An Australian Energy Market Operator’s (AEMO) report predicts an increase in gas consumption in the next five years and a change to the eastern markets.
The AEMO’s second annual National Gas Forecasting Report (NGFR) predicts total gas consumption will more than double in the next five years before plateauing and remaining steady until 2035.
The report forecasts a transformation of eastern and south-eastern Australia’s interconnected gas markets from now until 2020, following the ramp-up of gas consumption to supply liquefied natural gas (LNG) exports.
At the forefront is LNG consumption, which is forecast to grow at an average annual rate of 32.5 per cent in the short term (to 2020) to supply LNG exports.
Total annual LNG consumption is forecast to increase from approximately 354 petajoules (PJ) in 2015 to 1,444 PJ by 2020.
APPEA Chief Executive, Malcolm Roberts, said the report highlighted the need for government policies that encouraged the development of new gas supply.
“Gas prices have increased in recent years for a number of reasons and this is having an impact on domestic demand,” Mr Roberts said.
“While the fall in the oil price will provide some relief to consumers in the short-term, it is vital that governments support policies that put downward pressure on gas prices by increasing supply.
Mr Roberts said that the market doesn’t deserve to needlessly suffer through policies that restrict gas development.
“The Victorian Government, in particular, needs to reconsider its current moratorium on onshore gas as it moves to develop a new gas supply strategy in 2016,” Mr Roberts said.
AEMO Managing Director and Chief Executive Officer, Matt Zema, said, “LNG export facilities in Queensland have brought international demand and international pricing to Australian gas markets,
“This is expected to more than double total gas consumption in eastern and south-eastern Australia over the next five years, compared to aggregated consumption in 2014 before the Queensland LNG projects began.”
Mr Zema said that other than LNG, the most significant change in gas consumption forecasts across the 20-year outlook period was in the gas-powered generation (GPG) sector.
“A short term decline is forecast in GPG consumption over the next five years, attributed to several factors,”

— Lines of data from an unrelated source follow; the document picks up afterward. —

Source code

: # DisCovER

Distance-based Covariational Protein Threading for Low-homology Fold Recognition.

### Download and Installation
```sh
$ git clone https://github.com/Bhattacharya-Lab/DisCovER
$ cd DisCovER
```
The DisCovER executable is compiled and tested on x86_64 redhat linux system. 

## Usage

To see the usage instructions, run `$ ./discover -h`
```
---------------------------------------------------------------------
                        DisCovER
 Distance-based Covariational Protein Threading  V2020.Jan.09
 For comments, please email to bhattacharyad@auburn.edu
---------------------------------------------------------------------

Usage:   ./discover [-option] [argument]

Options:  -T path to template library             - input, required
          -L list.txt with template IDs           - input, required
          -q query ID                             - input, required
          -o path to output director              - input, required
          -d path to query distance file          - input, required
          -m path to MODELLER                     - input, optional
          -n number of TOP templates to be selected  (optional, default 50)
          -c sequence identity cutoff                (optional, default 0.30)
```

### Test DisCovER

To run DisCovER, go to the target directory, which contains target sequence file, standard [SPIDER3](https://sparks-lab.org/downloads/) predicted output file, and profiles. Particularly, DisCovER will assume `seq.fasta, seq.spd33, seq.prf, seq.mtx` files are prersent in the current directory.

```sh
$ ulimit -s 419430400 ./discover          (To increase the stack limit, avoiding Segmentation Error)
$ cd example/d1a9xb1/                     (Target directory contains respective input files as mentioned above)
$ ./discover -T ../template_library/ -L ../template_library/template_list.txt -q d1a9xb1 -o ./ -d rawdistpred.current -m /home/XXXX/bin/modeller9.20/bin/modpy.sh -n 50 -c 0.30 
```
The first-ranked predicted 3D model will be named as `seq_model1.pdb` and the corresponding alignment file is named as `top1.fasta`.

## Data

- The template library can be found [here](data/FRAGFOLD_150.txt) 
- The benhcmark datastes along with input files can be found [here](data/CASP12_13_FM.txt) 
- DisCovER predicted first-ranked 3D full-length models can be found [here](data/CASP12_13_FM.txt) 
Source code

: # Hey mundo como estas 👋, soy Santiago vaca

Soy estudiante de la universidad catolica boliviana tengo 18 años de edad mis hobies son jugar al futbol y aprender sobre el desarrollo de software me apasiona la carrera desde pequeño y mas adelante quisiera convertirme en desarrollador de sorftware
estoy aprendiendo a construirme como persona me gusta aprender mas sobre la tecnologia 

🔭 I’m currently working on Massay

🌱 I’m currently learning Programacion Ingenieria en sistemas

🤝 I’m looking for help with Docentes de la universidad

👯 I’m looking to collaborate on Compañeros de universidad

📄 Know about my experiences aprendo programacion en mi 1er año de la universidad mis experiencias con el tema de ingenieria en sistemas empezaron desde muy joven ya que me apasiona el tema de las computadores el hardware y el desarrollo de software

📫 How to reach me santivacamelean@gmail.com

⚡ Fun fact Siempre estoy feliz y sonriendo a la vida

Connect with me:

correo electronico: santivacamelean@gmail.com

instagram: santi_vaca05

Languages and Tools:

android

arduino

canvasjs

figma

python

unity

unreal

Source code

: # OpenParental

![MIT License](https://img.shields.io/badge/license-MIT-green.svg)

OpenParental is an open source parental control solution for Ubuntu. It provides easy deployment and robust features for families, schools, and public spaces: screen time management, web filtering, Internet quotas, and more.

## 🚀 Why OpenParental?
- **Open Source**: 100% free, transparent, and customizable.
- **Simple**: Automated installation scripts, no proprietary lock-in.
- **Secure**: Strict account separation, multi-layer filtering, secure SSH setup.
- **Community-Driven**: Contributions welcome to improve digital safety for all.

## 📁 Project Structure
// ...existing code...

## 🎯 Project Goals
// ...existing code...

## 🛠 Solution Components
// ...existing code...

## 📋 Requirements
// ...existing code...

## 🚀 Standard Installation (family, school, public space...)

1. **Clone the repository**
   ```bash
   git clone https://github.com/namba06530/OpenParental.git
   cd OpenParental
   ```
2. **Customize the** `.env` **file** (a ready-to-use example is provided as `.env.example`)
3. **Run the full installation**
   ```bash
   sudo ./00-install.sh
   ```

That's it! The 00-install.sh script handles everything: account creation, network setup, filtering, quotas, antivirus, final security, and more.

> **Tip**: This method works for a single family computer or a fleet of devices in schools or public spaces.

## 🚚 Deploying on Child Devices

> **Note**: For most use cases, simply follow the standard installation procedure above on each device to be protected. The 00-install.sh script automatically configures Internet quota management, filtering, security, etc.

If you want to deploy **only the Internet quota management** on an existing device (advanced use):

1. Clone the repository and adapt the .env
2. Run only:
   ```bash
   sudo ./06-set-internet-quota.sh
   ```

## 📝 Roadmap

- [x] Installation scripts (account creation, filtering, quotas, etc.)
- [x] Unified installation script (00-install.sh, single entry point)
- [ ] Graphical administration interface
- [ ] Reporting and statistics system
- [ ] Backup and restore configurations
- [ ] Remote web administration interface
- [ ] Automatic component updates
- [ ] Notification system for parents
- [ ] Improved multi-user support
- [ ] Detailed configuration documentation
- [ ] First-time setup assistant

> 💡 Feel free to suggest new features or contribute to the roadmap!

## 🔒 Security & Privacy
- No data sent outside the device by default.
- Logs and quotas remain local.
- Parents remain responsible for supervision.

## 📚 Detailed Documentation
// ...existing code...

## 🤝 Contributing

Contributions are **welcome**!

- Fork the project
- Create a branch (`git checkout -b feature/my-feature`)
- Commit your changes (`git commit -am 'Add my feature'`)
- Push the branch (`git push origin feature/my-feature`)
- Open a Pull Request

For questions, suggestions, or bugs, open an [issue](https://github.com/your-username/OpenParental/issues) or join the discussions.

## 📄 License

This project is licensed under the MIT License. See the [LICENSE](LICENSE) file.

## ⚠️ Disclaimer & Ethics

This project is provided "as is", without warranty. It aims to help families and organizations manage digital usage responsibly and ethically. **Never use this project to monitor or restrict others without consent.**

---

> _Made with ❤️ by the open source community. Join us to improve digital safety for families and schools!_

“It’s a response to an anticipated rise in wholesale gas prices; coupled with the pending expiration of existing gas supply contracts; the retirement of GPG plant Smithfield Energy Facility in New South Wales in 2018; and, a projected increase in renewable generation incentivised through the current renewable energy target,” Mr Zema said.
Mr Zema said that is we assume today’s market conditions and policy settings continue, the total annual GPG consumption is expected to increase to around 184 PJ by 2035, as industry invests in a range of generation sources to meet forecast electricity demand.
Consumption is also expected to increase in order to replace over 2,000 megawatts of announced coal-fired generation withdrawals from the National Electricity Market.
Mr Zema said the continued restructuring of Australian industry is likely to contribute to roughly a 30 PJ decline in industrial gas consumption over the short term.
“The 2015 NGFR identifies pockets of forecast growth in the food and services industries in particular. However this is offset by the forecast decline in total annual industrial gas consumption over the next five years, as industry restructures away from gas-intensive manufacturing,” Mr Zema said.
Mr Zema said new technologies and changing consumer behaviour were behind the flat forecasts for residential and commercial gas consumption over the next five years.
“Due to forecast improved energy efficiency of buildings and appliances, and switching from gas to electric appliances, we don’t anticipate much change in this sector in the short term, despite a forecast population growth of approximately 8 per cent,” Mr Zema said.